All this makes uncomfortable reading for Putin, who felt the need to put forward his own version of history.

 

The Anglo-French-Soviet negotiations of 1939, which sought to create a triple alliance against Nazi Germany, have largely been airbrushed out of the post-Soviet narrative. Certainly the involvement of Soviet Minister of Foreign Affairs Vyacheslav Mikhailovich Molotov, who was to be the principal Soviet signatory to the Nazi-Soviet non-aggression pact, is rarely discussed.

 

Indeed, whilst negotiations between the three powers were underway in Moscow, Molotov was secretly negotiating with his Nazi counterpart Joachim von Ribbentrop.
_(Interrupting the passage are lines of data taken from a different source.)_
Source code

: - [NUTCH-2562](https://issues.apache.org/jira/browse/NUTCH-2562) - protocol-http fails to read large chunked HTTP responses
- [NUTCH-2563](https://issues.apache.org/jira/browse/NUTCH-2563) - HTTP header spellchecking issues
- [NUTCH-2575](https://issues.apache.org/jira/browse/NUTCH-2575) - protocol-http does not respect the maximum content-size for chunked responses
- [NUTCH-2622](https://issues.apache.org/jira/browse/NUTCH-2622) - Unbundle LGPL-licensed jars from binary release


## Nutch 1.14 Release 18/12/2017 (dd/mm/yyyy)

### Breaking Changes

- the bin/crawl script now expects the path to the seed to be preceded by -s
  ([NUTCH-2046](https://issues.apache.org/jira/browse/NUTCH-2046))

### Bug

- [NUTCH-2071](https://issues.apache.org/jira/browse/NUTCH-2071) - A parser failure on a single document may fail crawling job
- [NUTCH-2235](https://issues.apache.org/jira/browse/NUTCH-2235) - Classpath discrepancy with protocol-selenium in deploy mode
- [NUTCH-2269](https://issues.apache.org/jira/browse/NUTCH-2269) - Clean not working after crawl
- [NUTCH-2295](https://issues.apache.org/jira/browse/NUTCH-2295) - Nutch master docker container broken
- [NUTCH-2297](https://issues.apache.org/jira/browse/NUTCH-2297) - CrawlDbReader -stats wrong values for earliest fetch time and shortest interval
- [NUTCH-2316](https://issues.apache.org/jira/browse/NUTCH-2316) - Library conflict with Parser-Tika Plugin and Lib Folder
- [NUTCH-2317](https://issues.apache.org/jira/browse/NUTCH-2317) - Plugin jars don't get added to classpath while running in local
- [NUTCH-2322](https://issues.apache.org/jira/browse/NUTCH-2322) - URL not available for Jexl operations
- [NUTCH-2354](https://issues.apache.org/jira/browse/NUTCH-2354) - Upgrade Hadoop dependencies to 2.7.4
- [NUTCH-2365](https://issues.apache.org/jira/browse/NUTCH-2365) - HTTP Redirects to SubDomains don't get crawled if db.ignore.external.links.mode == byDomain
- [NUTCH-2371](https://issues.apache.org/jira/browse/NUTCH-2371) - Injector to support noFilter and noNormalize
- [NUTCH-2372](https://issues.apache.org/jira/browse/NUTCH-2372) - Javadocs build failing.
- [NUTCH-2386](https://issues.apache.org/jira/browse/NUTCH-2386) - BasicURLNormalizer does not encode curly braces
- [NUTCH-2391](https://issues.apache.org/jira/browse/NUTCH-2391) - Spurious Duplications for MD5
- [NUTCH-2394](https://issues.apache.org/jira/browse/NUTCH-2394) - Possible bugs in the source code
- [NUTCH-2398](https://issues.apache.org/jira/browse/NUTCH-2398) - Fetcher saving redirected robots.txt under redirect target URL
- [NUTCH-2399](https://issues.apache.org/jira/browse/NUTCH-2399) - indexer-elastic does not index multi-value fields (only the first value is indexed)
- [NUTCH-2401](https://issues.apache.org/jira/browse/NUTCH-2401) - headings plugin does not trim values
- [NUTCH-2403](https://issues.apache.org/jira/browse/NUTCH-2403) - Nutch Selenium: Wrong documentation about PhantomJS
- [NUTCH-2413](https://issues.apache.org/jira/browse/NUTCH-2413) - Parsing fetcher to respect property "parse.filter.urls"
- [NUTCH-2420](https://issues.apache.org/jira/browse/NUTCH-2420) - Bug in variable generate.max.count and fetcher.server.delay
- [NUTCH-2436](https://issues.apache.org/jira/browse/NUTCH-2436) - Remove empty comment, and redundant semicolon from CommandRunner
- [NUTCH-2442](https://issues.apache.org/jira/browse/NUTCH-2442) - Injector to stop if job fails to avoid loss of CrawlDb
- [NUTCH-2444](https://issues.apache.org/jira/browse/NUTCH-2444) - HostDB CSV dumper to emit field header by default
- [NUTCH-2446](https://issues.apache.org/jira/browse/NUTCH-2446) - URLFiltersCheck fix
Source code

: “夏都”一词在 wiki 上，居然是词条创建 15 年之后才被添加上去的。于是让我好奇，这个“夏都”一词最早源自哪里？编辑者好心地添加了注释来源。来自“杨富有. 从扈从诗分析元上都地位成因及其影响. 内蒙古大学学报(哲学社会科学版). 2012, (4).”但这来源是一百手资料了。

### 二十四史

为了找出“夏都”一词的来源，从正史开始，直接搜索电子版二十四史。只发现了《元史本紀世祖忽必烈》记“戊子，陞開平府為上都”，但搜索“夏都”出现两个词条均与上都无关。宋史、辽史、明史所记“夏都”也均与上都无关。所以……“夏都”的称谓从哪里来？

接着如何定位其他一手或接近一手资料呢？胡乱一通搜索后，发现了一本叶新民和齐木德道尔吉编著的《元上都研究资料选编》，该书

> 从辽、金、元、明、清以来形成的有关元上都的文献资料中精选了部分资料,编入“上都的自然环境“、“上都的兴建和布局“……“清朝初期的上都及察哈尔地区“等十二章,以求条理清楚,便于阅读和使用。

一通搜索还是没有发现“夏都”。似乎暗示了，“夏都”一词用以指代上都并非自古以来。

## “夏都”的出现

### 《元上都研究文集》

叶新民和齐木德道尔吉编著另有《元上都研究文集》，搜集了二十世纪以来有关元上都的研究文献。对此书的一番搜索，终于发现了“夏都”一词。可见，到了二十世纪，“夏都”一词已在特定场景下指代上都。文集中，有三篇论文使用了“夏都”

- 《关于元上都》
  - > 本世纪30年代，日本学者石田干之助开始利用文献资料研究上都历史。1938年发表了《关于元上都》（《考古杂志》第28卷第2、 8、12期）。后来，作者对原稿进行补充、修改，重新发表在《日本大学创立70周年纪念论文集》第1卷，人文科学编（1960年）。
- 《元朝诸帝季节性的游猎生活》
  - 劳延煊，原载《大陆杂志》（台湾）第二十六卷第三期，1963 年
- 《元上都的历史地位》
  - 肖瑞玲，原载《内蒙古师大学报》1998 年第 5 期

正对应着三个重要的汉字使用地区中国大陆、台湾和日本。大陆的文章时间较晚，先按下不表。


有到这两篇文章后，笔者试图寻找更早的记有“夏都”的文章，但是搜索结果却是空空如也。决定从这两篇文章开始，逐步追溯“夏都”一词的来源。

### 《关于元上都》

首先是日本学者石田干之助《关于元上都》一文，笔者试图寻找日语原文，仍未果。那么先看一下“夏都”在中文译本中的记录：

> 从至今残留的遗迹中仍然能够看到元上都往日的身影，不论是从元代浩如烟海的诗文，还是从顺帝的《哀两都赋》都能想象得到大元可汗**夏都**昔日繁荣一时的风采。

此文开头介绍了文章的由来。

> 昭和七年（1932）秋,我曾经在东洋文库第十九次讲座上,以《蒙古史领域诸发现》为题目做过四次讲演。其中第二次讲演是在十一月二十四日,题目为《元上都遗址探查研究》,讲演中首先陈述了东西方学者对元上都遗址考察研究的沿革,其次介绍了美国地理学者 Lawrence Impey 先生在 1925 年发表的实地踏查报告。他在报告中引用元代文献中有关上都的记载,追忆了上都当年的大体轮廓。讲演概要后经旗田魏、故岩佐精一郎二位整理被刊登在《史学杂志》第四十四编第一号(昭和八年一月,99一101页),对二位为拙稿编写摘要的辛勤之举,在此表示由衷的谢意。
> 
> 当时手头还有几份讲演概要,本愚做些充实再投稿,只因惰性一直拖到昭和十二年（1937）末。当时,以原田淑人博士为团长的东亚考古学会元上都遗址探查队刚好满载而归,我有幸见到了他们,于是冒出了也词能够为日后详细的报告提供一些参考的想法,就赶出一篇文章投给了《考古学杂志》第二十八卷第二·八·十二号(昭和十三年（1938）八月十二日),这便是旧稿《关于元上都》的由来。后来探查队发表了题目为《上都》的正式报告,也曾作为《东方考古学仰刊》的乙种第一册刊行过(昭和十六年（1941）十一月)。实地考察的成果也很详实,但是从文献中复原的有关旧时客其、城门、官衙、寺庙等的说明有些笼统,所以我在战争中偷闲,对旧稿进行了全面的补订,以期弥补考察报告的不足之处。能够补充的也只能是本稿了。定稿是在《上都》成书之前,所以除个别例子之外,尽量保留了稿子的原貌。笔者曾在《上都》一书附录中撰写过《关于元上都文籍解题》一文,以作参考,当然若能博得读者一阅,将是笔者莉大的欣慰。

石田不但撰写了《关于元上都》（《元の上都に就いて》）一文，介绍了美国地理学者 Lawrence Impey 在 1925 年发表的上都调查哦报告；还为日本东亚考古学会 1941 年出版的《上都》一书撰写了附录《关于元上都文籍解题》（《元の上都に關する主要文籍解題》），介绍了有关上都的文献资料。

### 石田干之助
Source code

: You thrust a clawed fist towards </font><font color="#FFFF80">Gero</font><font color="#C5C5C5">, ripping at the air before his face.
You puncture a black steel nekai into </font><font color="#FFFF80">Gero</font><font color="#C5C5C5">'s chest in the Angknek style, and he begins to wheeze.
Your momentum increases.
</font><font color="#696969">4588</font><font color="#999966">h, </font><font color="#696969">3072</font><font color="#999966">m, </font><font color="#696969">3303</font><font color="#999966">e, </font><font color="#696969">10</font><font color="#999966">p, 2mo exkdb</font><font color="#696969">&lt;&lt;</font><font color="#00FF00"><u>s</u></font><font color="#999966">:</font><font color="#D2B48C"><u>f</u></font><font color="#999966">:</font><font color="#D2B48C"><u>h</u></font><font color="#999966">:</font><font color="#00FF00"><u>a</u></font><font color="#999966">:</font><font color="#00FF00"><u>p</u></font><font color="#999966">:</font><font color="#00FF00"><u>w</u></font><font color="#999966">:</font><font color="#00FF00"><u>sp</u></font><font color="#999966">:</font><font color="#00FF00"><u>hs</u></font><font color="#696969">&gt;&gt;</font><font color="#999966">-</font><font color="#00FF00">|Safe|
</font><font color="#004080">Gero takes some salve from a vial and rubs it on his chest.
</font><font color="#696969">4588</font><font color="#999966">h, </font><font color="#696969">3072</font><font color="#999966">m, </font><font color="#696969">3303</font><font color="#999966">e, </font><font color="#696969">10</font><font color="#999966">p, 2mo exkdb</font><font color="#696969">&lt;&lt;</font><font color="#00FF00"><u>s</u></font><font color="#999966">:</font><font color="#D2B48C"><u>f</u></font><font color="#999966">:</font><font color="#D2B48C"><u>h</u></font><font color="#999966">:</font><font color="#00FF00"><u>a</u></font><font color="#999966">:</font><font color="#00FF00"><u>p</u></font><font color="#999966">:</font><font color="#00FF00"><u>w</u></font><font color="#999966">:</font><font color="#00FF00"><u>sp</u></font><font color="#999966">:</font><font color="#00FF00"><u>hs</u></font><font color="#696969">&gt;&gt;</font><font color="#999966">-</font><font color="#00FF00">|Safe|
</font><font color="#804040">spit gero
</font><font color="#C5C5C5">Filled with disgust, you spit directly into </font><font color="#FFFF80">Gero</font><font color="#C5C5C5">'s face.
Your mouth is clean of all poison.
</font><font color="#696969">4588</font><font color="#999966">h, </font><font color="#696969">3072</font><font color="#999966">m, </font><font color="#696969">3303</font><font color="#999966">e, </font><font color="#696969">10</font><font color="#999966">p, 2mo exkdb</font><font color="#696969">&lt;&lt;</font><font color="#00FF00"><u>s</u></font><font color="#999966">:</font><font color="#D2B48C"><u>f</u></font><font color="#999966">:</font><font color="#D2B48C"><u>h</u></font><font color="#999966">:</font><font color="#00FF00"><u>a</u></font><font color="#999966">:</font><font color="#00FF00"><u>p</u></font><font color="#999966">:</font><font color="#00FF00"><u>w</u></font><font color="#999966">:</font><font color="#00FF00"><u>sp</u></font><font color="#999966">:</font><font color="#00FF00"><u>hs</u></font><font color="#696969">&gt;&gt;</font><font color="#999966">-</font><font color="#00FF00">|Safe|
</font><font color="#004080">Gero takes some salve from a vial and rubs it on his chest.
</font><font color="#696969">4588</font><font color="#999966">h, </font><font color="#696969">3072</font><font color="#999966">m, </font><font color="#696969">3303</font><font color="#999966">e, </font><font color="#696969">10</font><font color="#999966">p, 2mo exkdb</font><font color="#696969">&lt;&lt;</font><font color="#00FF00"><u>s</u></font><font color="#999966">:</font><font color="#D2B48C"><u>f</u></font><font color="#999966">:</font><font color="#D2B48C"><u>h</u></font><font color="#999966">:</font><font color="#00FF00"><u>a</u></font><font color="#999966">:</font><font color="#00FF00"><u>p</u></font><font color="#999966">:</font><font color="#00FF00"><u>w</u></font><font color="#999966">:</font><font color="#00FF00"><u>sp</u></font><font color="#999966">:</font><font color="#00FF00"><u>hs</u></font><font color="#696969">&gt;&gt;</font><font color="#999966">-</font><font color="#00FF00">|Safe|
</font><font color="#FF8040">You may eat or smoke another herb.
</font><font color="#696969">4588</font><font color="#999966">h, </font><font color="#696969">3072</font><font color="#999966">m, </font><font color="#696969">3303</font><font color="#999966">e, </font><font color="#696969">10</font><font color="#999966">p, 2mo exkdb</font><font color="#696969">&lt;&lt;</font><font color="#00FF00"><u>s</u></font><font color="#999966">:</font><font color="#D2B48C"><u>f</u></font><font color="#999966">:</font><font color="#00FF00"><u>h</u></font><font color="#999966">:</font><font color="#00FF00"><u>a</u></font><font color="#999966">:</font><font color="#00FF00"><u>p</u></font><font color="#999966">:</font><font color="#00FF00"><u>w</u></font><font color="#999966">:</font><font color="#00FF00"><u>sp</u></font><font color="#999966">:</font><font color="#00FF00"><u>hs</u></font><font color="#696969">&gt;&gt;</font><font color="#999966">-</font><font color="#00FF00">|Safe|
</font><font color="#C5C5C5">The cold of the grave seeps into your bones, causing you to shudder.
What was to be know as the Molotov-Ribbentrop pact was signed in the Kremlin on August 23rd 1939.

 

Under the terms of this pact, with its secret protocol, the very existence of which was denied by the Kremlin for decades, but which Putin now openly admits to, much of Europe was to be divided between the two powers.

 

The image of the Soviet Union as the greatest enemy of Nazism has been carefully cultivated since 1945, and so the truth of the pact and how it came to be signed was hidden from the people, who were taught that it was a mere deception by Stalin in order to buy time to prepare for war.

 

From 1934 Britain began a major programme of rearmament recognising the threats posed in Europe by Nazi Germany and the Soviet Union, and in the far-east by Japan.

 

On September 3rd 1939, on the very day Britain declared war on Germany, the country was able to move an expeditionary force that would total 390,000 men to the French-Belgian border.

 

At the same time Stalin was still negotiating with Hitler.

 

The last attempt to persuade the USSR to act together was made by Hitler during Molotov’s visit to Berlin in November 1940. But Molotov accurately followed Stalin’s instructions (Document No. 8) and limited himself to a general discussion of the German idea of the Soviet Union joining the Tripartite Pact signed by Germany, Italy and Japan in September 1940 and directed against the UK and the United States.

 

“Hitler tried again and again to draw the Soviet Union into Germany’s confrontation with the UK. But the Soviet government stood firm”, Putin writes.

 

The truth, as is often the case, is very different to what the Russian president writes: at that very time, Nazi bombers, powered by engines supplied by Soviet factories, were over London.

 

Between September 7, 1940 and May 11, 1941 more than 30,000 civilians were killed in the nightly raids in what was to become known as The London Blitz. A further 10,000 died in raids on other ports and cities, with countless more injured and more than 2 million houses destroyed or damaged.

 

In fact, under the German-Soviet Commercial Agreement of February 11, 1940, as well as military hardware, the Soviet Union was also supplying the Nazi war machine with petroleum, manganese, copper, nickel, chrome, platinum, lumber, cotton and grain, much of it transported via the trans-Siberian railway from the east.

 

Since 1939, German U-boats and supply vessels had been operating from the then secret Basis Nord naval base at Zapadnaya Litsa, in Russia’s Murmansk region.

 

In late May and early June 1940, the Baltic states were collectively accused of military collaboration against the Soviet Union by holding meetings with German representatives the previous winter – something the Soviets were doing at that moment, and would continue to do for some months to come.

 

On June 14 the government of Lithuania received an ultimatum from Moscow to accept Soviet troops on its territory. Unprepared for any military conflict Lithuania was forced to concede, promptly losing its independence. A puppet government was installed, and following an election of the type one would associate with the Soviet Union, and indeed modern-day Russia, the country petitioned to be accepted into the Soviet Union.

 

A similar process was carried out in Latvia and Estonia, and the three states laboured under the Soviet yoke until the long awaited collapse in December 1991 of what Ronald Reagan called “the evil empire”.

 

Also in 1940, on the orders of Stalin himself, as many as 300,000 Jews from Russian-occupied Eastern Poland were transported to Soviet Gulag labour camps deep in the Soviet Union.

 

Overall, some 50% were to perish during their forced labour, 55% of those who perished were women.